When investing in a company, investors need to pay attention to the class of shares they’re buying. This article will cover how different classes of shares work and why they’re important.

Classes of shares are typically designated by letters of the alphabet, such as A or B. 

Definition and Examples of Classes of Shares

When companies want to raise money by selling an ownership stake in the business, they can do so by selling shares. Investors can purchase those shares and trade them with other investors on the open market.

In many cases, companies sell just one class of shares. However, some companies choose to sell multiple different classes of shares. Each class has unique properties, such as representing a different amount of ownership or offering different voting rights. In some cases, only one class of shares is publicly traded, while another is privately held and has restrictions on sale.

The two primary types of stock are common shares and preferred stock. Common shares represent the majority of shares that are available on the market, while preferred stocks typically come with more guaranteed dividends, have more stable prices, but do not have voting rights. 

There are also different share classes for mutual funds. The difference between each class is that the mutual fund will charge different fees to the owner depending on the class chosen. 

One real-world example of a company with multiple classes of shares is Alphabet, the parent company of Google. The company has two classes of shares, which are traded under the tickers GOOG and GOOGL.

GOOGL shares are class A shares and give the owner one vote for each share owned. GOOG shares are Class C shares and offer no voting rights. There are also privately held Class B shares owned by the company’s founders and insiders. These offer 10 votes per share.

Alphabet chose this particular stock structure in part to allow Google’s founders to retain full control over the company. The founders ended up with 51% of the voting power in Alphabet.

Alternate name: classes of stock; share class

How Classes of Shares Work

When a company chooses to issue stock, it has the freedom to create multiple classes of stock and determine how many to issue. This way, the company can create the ownership structure it desires, such as giving certain shareholders more voting power.

Companies can sell shares as part of an Initial Public Offering (IPO) or by issuing previously unissued shares. They may also create new classes of stock during a stock split.

The rights granted by different classes of stock can create differences in their value, even if they represent the same ownership stake in a business. For example, at closing on May 26, 2021, GOOG—Alphabet’s Class C stock—was valued at $2,433.53, compared to GOOGL, the company’s Class A stock, which was worth $2,380.81.

Mutual Fund Share Classes

For mutual funds, as mentioned, the class of share typically reflects the fees the owner must pay. There are four classes of shares for mutual funds: A, B, C, and I, all explained in detail, below.

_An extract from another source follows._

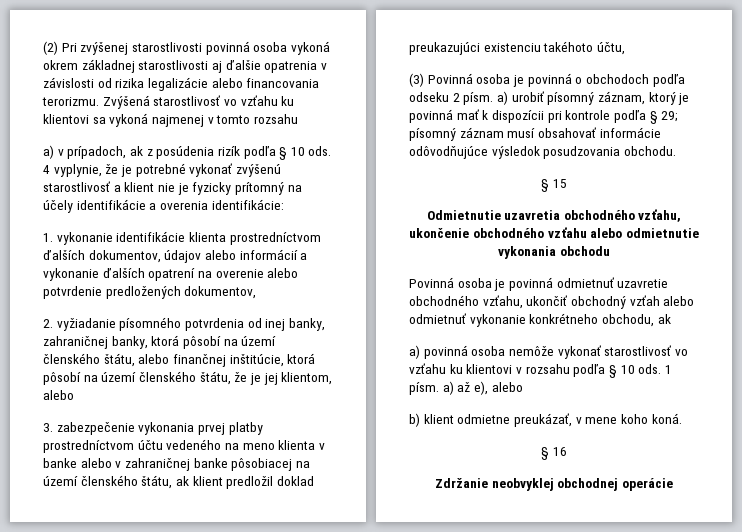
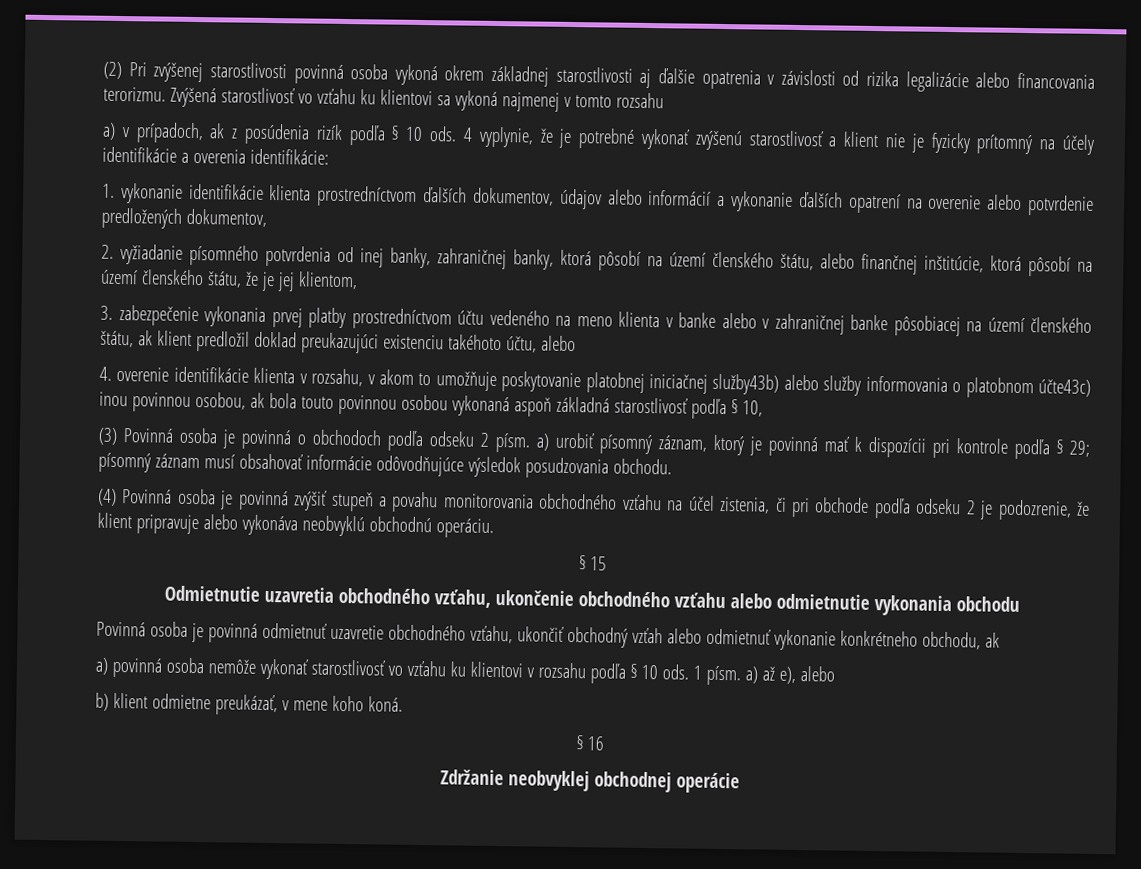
[43,390,74,400] alebo -> (358, 280) none
(625, 48) none -> [540,335,576,352] [99,366,1092,399] [99,391,763,420] alebo // 4. overenie identifikácie klienta v rozsahu, v akom to umožňuje poskytovanie platobnej iniciačnej služby43b) alebo služby informovania o platobnom účte43c) inou povinnou osobou, ak bola touto povinnou osobou vykonaná aspoň základná starostlivosť podľa § 10,
(676, 151) none -> [98,488,1090,521] [97,512,494,538] // (4) Povinná osoba je povinná zvýšiť stupeň a povahu monitorovania obchodného vzťahu na účel zistenia, či pri obchode podľa odseku 2 je podozrenie, že klient pripravuje alebo vykonáva neobvyklú obchodnú operáciu.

  • Class A shares: Typically involve a front-end sales load (fees paid when buying shares) but charge lower ongoing fees. Some funds offer lower front-end loads with larger purchase amounts.
  • Class B shares: Typically involve a back-end sales load (fees paid when selling shares). In most cases, the back-end load decreases as the investor holds shares for longer. This class also tends to charge lower ongoing fees than other classes of shares.
  • Class C shares: Usually don’t charge sales loads but have higher ongoing fees than other classes of shares.
  • Class I shares: Typically only available to institutional investors but tend to charge the lowest fees of all share classes. They also generally have high investment minimums. In some cases, these classes of shares are available to individuals through employer-sponsored retirement plans.

Pros and Cons of Classes of Shares

Pros
  • Companies have more flexibility when raising money

  • Investors can choose the mutual fund fee structure that works for them


Cons
  • Having multiple classes of shares adds complexity to investing

  • Investors who choose the wrong class of shares may underperform


Pros Explained

  • Companies have more flexibility when raising money: Business owners who want to raise money by selling shares can retain more control over their company. They can do this by selling shares with less voting power than the shares they own.
  • Investors can choose the mutual fund fee structure that works for them: Investors can choose the class of mutual fund shares with fees that work for their situation. For example, long-term investors can choose a class of shares with no front-end load and back-end loads that decrease over time.


Cons Explained

  • Having multiple classes of shares adds complexity to investing: If a single business or fund sells multiple classes of shares, investors need to pay attention to the class of share that they’re purchasing. In some cases, they may purchase a share they did not intend to.
  • Investors who choose the wrong class of shares may underperform: Different classes of shares will perform differently. For mutual funds, fees can have a major impact on performance. So, in some cases, an investor who chooses the wrong class could pay more in fees, reducing returns. But it's important to note that divergence is more visible in mutual funds than in stocks.

What It Means for Individual Investors

The existence of different classes of shares means that individual investors need to pay attention to the things they’re investing in and make sure they’re buying the right class of shares.

For example, if you’re buying shares in Alphabet Inc. because you want to have a voting stake in the business, you need to ensure that you purchase Class A shares that offer voting rights instead of Class C shares, which confer no voting rights.

Similarly, if you’re buying shares in a mutual fund with multiple share classes, you have to make sure you buy the class of shares that has the best fee structure for your investing strategy and goals. That means taking the additional step to research different classes of shares and to check the fund’s prospectus for more information.

Key Takeaways

  • The class of a share is a designation describing the different types of shares a company can issue. These shares offer different amounts of ownership or voting rights in the business.
  • Different classes of shares in a mutual fund will come with different fee structures
  • Investors should be careful and conduct proper due diligence to make sure they purchase the correct class of shares for their investing goals.